__TASK TO COMPLETE__:
From the data, copy out every line in which the word "Courtyard" appears.

__MATERIAL FOR THIS EXERCISE__:
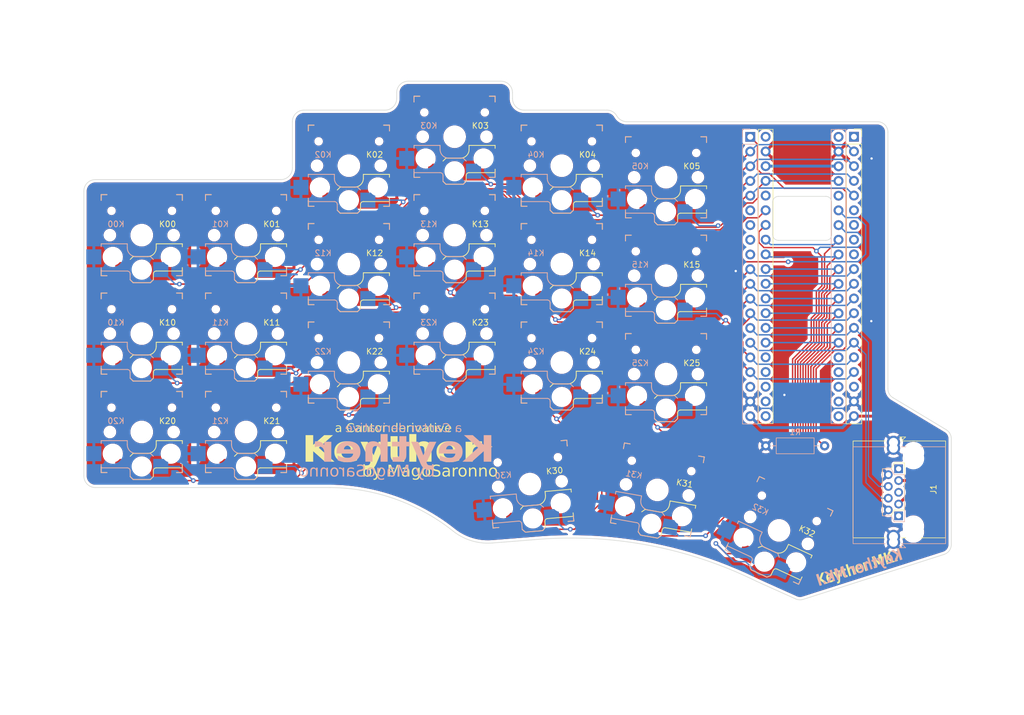
<source format=kicad_pcb>
(kicad_pcb
	(version 20241229)
	(generator "pcbnew")
	(generator_version "9.0")
	(general
		(thickness 1.6)
		(legacy_teardrops no)
	)
	(paper "A4")
	(title_block
		(rev "rev1.0")
	)
	(layers
		(0 "F.Cu" signal)
		(2 "B.Cu" signal)
		(9 "F.Adhes" user "F.Adhesive")
		(11 "B.Adhes" user "B.Adhesive")
		(13 "F.Paste" user)
		(15 "B.Paste" user)
		(5 "F.SilkS" user "F.Silkscreen")
		(7 "B.SilkS" user "B.Silkscreen")
		(1 "F.Mask" user)
		(3 "B.Mask" user)
		(17 "Dwgs.User" user "User.Drawings")
		(19 "Cmts.User" user "User.Comments")
		(21 "Eco1.User" user "User.Eco1")
		(23 "Eco2.User" user "User.Eco2")
		(25 "Edge.Cuts" user)
		(27 "Margin" user)
		(31 "F.CrtYd" user "F.Courtyard")
		(29 "B.CrtYd" user "B.Courtyard")
		(35 "F.Fab" user)
		(33 "B.Fab" user)
		(39 "User.1" user)
		(41 "User.2" user)
		(43 "User.3" user)
		(45 "User.4" user)
		(47 "User.5" user)
		(49 "User.6" user)
		(51 "User.7" user)
		(53 "User.8" user)
		(55 "User.9" user)
	)
	(setup
		(pad_to_mask_clearance 0)
		(allow_soldermask_bridges_in_footprints no)
		(tenting front back)
		(grid_origin 179.03 101.302)
		(pcbplotparams
			(layerselection 0x00000000_00000000_55555555_5755f5ff)
			(plot_on_all_layers_selection 0x00000000_00000000_00000000_00000000)
			(disableapertmacros no)
			(usegerberextensions yes)
			(usegerberattributes yes)
			(usegerberadvancedattributes yes)
			(creategerberjobfile yes)
			(dashed_line_dash_ratio 12.000000)
			(dashed_line_gap_ratio 3.000000)
			(svgprecision 6)
			(plotframeref no)
			(mode 1)
			(useauxorigin no)
			(hpglpennumber 1)
			(hpglpenspeed 20)
			(hpglpendiameter 15.000000)
			(pdf_front_fp_property_popups yes)
			(pdf_back_fp_property_popups yes)
			(pdf_metadata yes)
			(pdf_single_document no)
			(dxfpolygonmode yes)
			(dxfimperialunits yes)
			(dxfusepcbnewfont yes)
			(psnegative no)
			(psa4output no)
			(plot_black_and_white yes)
			(sketchpadsonfab no)
			(plotpadnumbers no)
			(hidednponfab no)
			(sketchdnponfab yes)
			(crossoutdnponfab yes)
			(subtractmaskfromsilk yes)
			(outputformat 1)
			(mirror no)
			(drillshape 0)
			(scaleselection 1)
			(outputdirectory "./gerber")
		)
	)
	(net 0 "")
	(net 1 "+3V3")
	(net 2 "GND")
	(net 3 "/TX")
	(net 4 "/RX")
	(net 5 "/k00")
	(net 6 "/k01")
	(net 7 "/k02")
	(net 8 "/k03")
	(net 9 "/k04")
	(net 10 "/k05")
	(net 11 "/k10")
	(net 12 "/k11")
	(net 13 "/k12")
	(net 14 "/k13")
	(net 15 "/k14")
	(net 16 "/k15")
	(net 17 "/k20")
	(net 18 "/k21")
	(net 19 "/k22")
	(net 20 "/k23")
	(net 21 "/k24")
	(net 22 "/k25")
	(net 23 "/k30")
	(net 24 "/k31")
	(net 25 "/k32")
	(net 26 "unconnected-(U1-PC13-Pad22)")
	(net 27 "unconnected-(U1-5V-Pad18)")
	(net 28 "unconnected-(U1-PA10-Pad7)")
	(net 29 "unconnected-(U1-PA12-Pad9)")
	(net 30 "Net-(U1-PB12)")
	(net 31 "unconnected-(U1-PA9-Pad6)")
	(net 32 "unconnected-(U1-PA11-Pad8)")
	(net 33 "unconnected-(U1-RES-Pad25)")
	(net 34 "unconnected-(U1-PB2-Pad36)")
	(net 35 "unconnected-(U1-5V-Pad18)_1")
	(net 36 "unconnected-(U1-5V-Pad40)")
	(net 37 "unconnected-(U1-VBat-Pad21)")
	(net 38 "unconnected-(U1-PA9-Pad6)_1")
	(net 39 "unconnected-(U1-RES-Pad25)_1")
	(net 40 "unconnected-(U1-VBat-Pad21)_1")
	(net 41 "unconnected-(U1-PA12-Pad9)_1")
	(net 42 "unconnected-(U1-PA11-Pad8)_1")
	(net 43 "unconnected-(U1-PC14-Pad23)")
	(net 44 "unconnected-(U1-PB2-Pad36)_1")
	(net 45 "unconnected-(U1-5V-Pad40)_1")
	(net 46 "unconnected-(U1-PC15-Pad24)")
	(net 47 "unconnected-(U1-PC14-Pad23)_1")
	(net 48 "unconnected-(U1-PC13-Pad22)_1")
	(net 49 "unconnected-(U1-PA10-Pad7)_1")
	(net 50 "unconnected-(U1-PC15-Pad24)_1")
	(net 51 "unconnected-(J1-Pad5)")
	(net 52 "unconnected-(J1-Pad1)")
	(net 53 "unconnected-(J1-Pad1)_1")
	(footprint "keyswitches:Kailh_socket_PG1350_reversible" (layer "F.Cu") (at 164.5 94))
	(footprint "keyswitches:Kailh_socket_PG1350_reversible" (layer "F.Cu") (at 146.5 92))
	(footprint "keyswitches:Kailh_socket_PG1350_reversible" (layer "F.Cu") (at 92 104))
	(footprint "keyswitches:Kailh_socket_PG1350_reversible" (layer "F.Cu") (at 109.75 58))
	(footprint "keyswitches:Kailh_socket_PG1350_reversible" (layer "F.Cu") (at 74 87))
	(footprint "keyswitches:Kailh_socket_PG1350_reversible" (layer "F.Cu") (at 146.5 58))
	(footprint "keyswitches:Kailh_socket_PG1350_reversible" (layer "F.Cu") (at 109.75 75))
	(footprint "keyswitches:Kailh_socket_PG1350_reversible" (layer "F.Cu") (at 141 113 5))
	(footprint "keyswitches:Kailh_socket_PG1350_reversible" (layer "F.Cu") (at 92 70))
	(footprint "keyswitches:Kailh_socket_PG1350_reversible"
		(layer "F.Cu")
		(uuid "79fd3b2d-3ffd-4fa4-bc40-96a698c33dbb")
		(at 146.5 75)
		(descr "Kailh \"Choc\" PG1350 keyswitch reversible socket mount")
		(tags "kailh,choc")
		(property "Reference" "K14"
			(at 4.445 -1.905 0)
			(layer "F.SilkS")
			(uuid "6bbaff08-956b-4923-b571-7f8c5ac9ae80")
			(effects
				(font
					(size 1 1)
					(thickness 0.15)
				)
			)
		)
		(property "Value" "KEYSW"
			(at 0 8.89 0)
			(layer "F.Fab")
			(uuid "0b426459-d7c3-4acb-8039-766d79fd8672")
			(effects
				(font
					(size 1 1)
					(thickness 0.15)
				)
			)
		)
		(property "Datasheet" ""
			(at 0 0 0)
			(layer "F.Fab")
			(hide yes)
			(uuid "53c4f9ee-b6a7-48d3-8543-ac835eee76ce")
			(effects
				(font
					(size 1.27 1.27)
					(thickness 0.15)
				)
			)
		)
		(property "Description" ""
			(at 0 0 0)
			(layer "F.Fab")
			(hide yes)
			(uuid "eb9703a0-5abf-4b80-9b1d-c6a0a7cb732f")
			(effects
				(font
					(size 1.27 1.27)
					(thickness 0.15)
				)
			)
		)
		(path "/ca92f715-dac0-40a6-8a8b-22a004805340")
		(sheetname "/")
		(sheetfile "Keyther.kicad_sch")
		(attr smd)
		(fp_line
			(start -7 -7)
			(end -6 -7)
			(stroke
				(width 0.15)
				(type solid)
			)
			(layer "F.SilkS")
			(uuid "654ce719-a77a-4c67-80cf-806195a4c483")
		)
		(fp_line
			(start -7 -6)
			(end -7 -7)
			(stroke
				(width 0.15)
				(type solid)
			)
			(layer "F.SilkS")
			(uuid 
... [1474226 chars truncated]
</source>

__COMPLETED EXERCISE__:
		(31 "F.CrtYd" user "F.Courtyard")
		(29 "B.CrtYd" user "B.Courtyard")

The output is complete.